Wallace Shawn’s Marie and Bruce is a searing examination of a dysfunctional marriage in crisis. Through razor-sharp dialogue and unflinching character portrayals, Shawn dissects the minutiae of everyday life to expose the deep-seated animosities that can fester in long-term relationships. The play’s dark humour serves as a vehicle for exploring weighty themes of alienation, resentment, and the breakdown of communication. As the day unfolds, trivial moments accumulate to paint a devastating portrait of a couple trapped in patterns of mutual misunderstanding and frustration.

Shawn’s masterful balance of comedy and drama creates a work that is at once wickedly funny and profoundly unsettling, forcing audiences to confront the uncomfortable truths that lurk beneath the surface of intimate relationships.

Director(s)

Les Waters

Cast & Creative

Cast

Philip Donaghy

Cast

Stephanie Fayerman

Cast

Robert Hamilton

Cast

Annie Hayes

Cast

Paul Jesson

Cast

Paul Kember

Cast

Robin Pappas

Designer

Peter Hartwell

What our readers say

 

What is it like reading this play now?

Reading the play today gives a mixed feeling of being current yet remote. While the language is modern, some outdated terms stick out. The play’s use of misogynistic language is striking for 2023, but it doesn’t glorify it as some older plays might. Its predictions about a machine-dominated workplace seem amusingly on-point now.

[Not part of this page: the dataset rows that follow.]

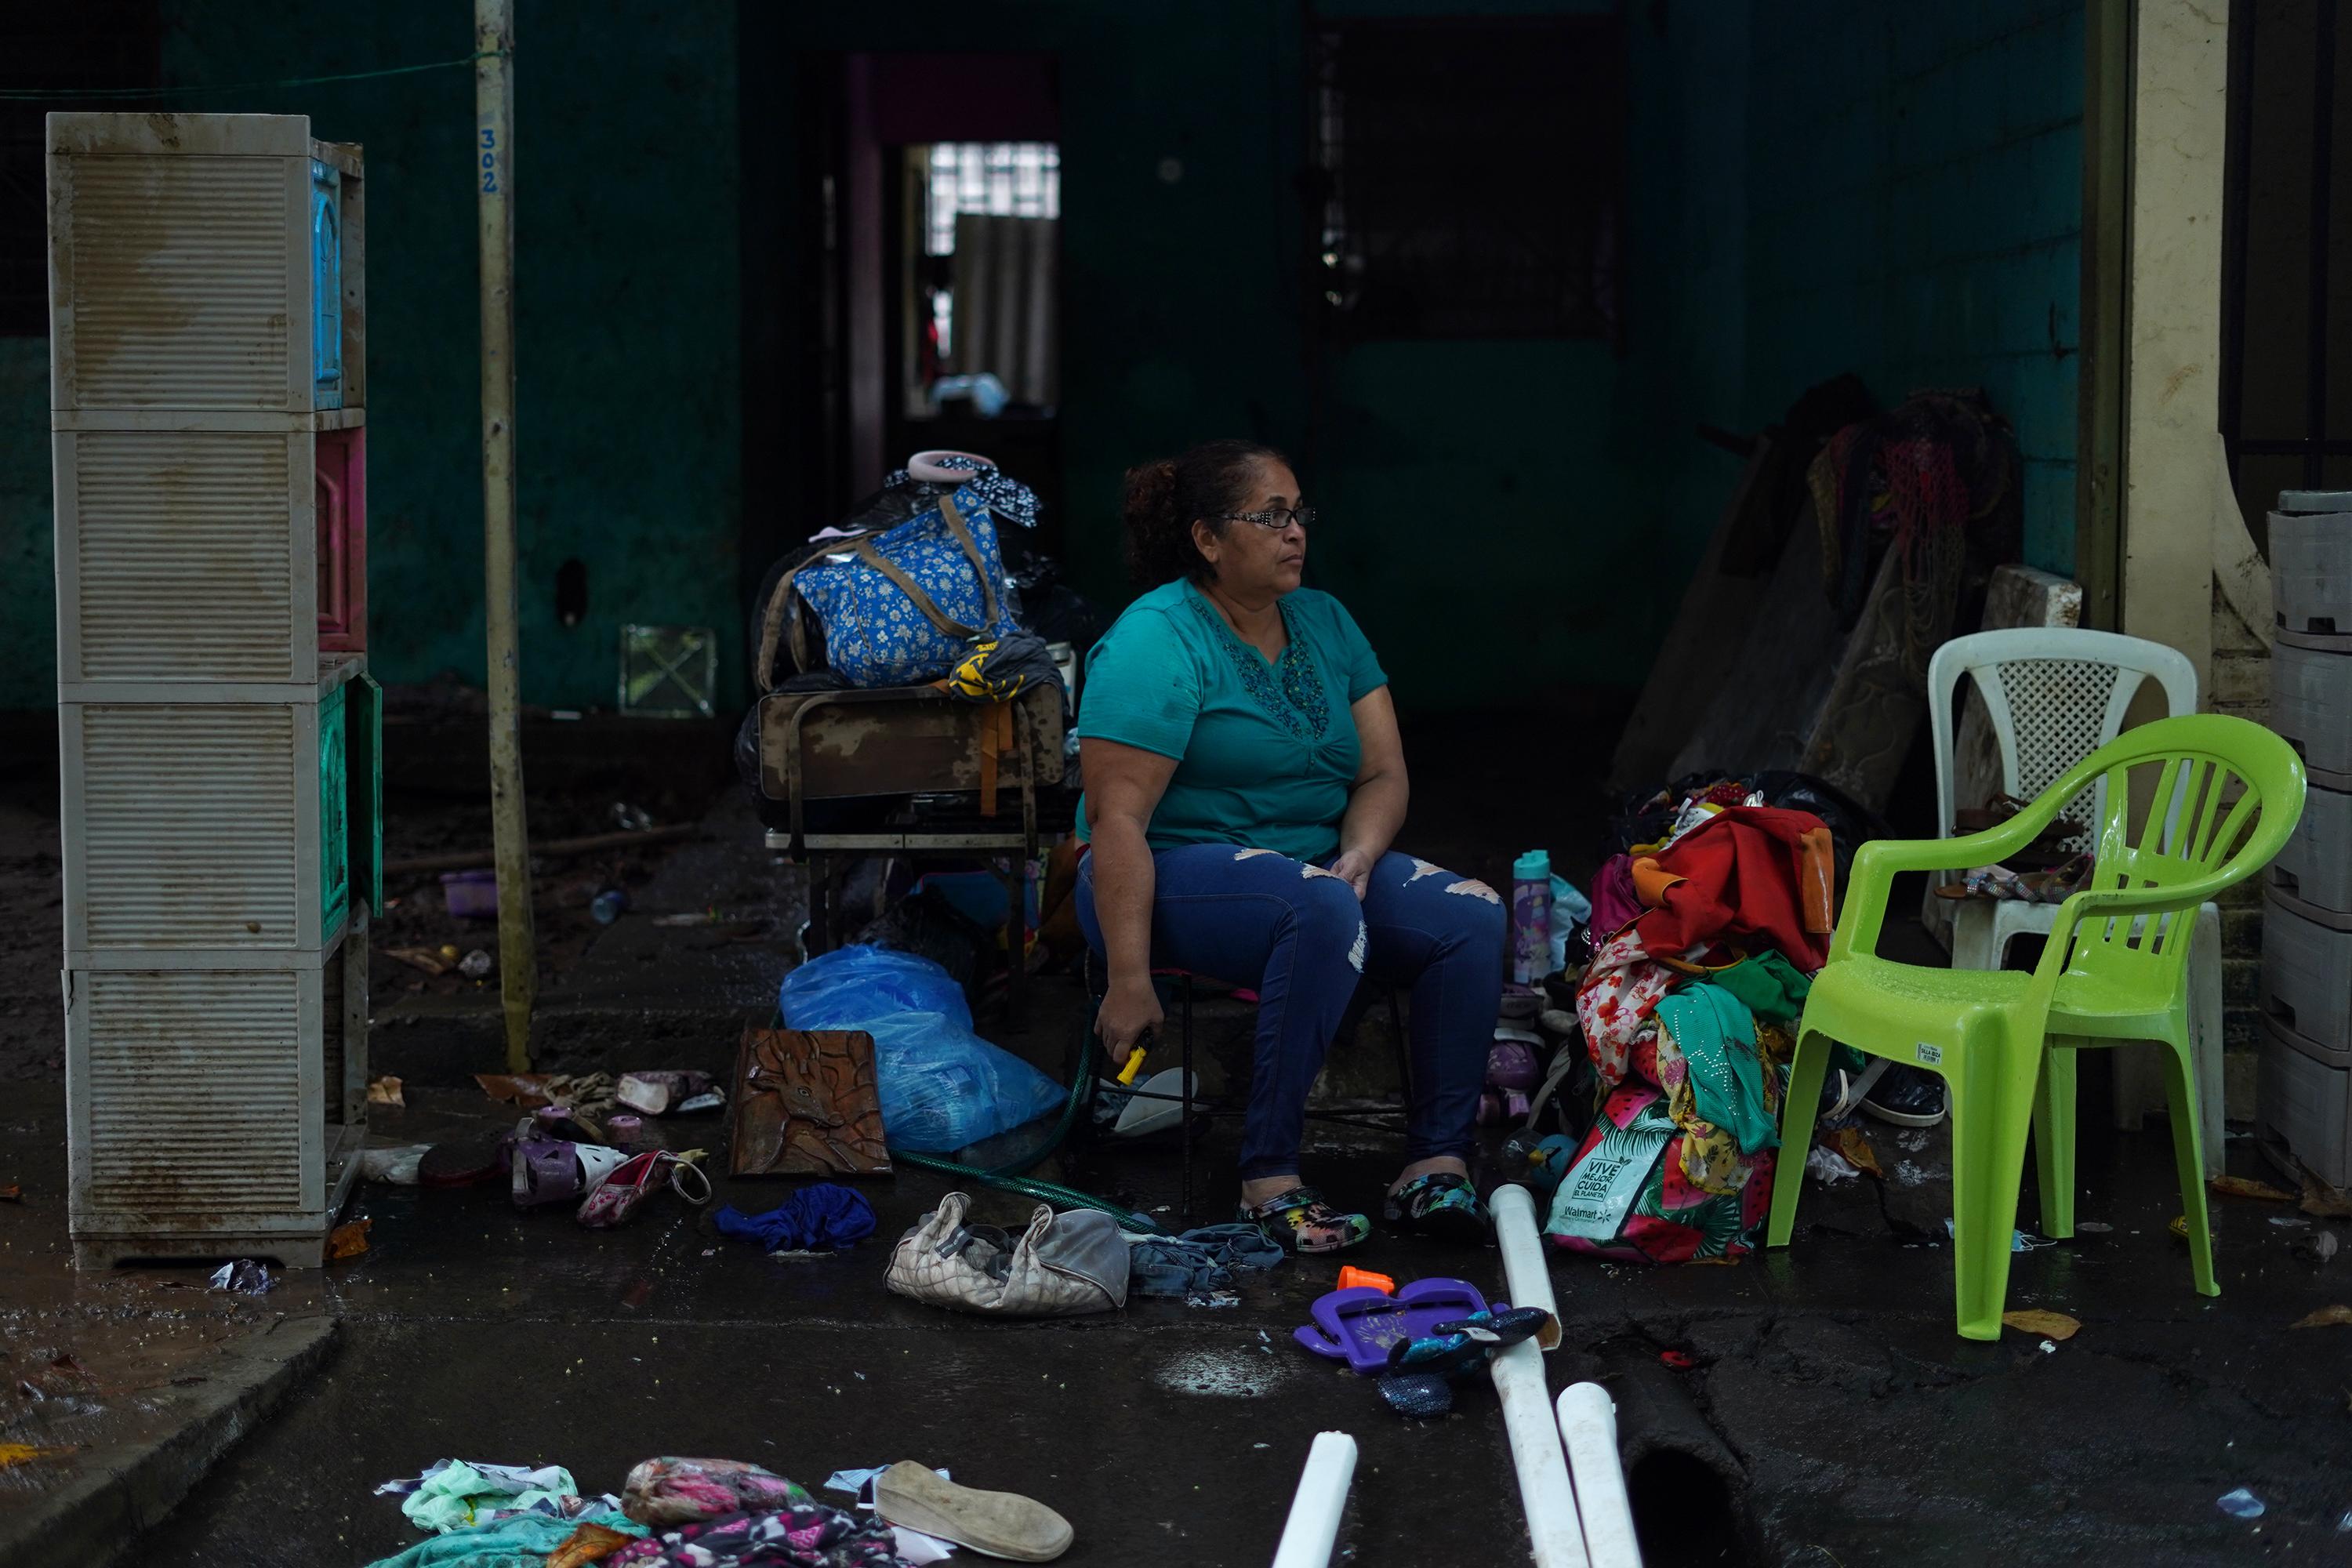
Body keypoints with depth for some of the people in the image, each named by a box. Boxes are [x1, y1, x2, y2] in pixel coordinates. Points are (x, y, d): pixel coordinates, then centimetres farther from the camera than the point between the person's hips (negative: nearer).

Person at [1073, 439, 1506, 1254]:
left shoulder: (1325, 623, 10)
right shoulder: (1156, 642, -13)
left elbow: (1383, 773, 9)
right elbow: (1117, 818, -19)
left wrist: (1360, 853, -14)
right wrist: (1129, 982, -25)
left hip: (1316, 858, 7)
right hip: (1179, 872, -7)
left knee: (1472, 917, -17)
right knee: (1321, 909, -36)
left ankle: (1437, 1164, -15)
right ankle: (1269, 1179, -31)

What does it tell us about the past and the present? 

This play feels so utterly trapped in the now. The past hangs over the characters like a mist, while the future looms ahead with false hope and grim uncertainty. All the characters have is right now and right now, they’re all miserable. It’s existential angst and fearful inertia held together by a socially-imposed veneer. Whether 1978 or 2023, it’s dishearteningly familiar.

What plays does it speak to/influence?

It certainly owes something to Who’s Afraid of Virginia Woolf. The character of Marie is very reminiscent of Martha in the violent, yet entertaining way she speaks. It also reminds me of Noel Coward and Oscar Wilde in the way in which sarcasm, insults, and the notion of polite society clash and mingle.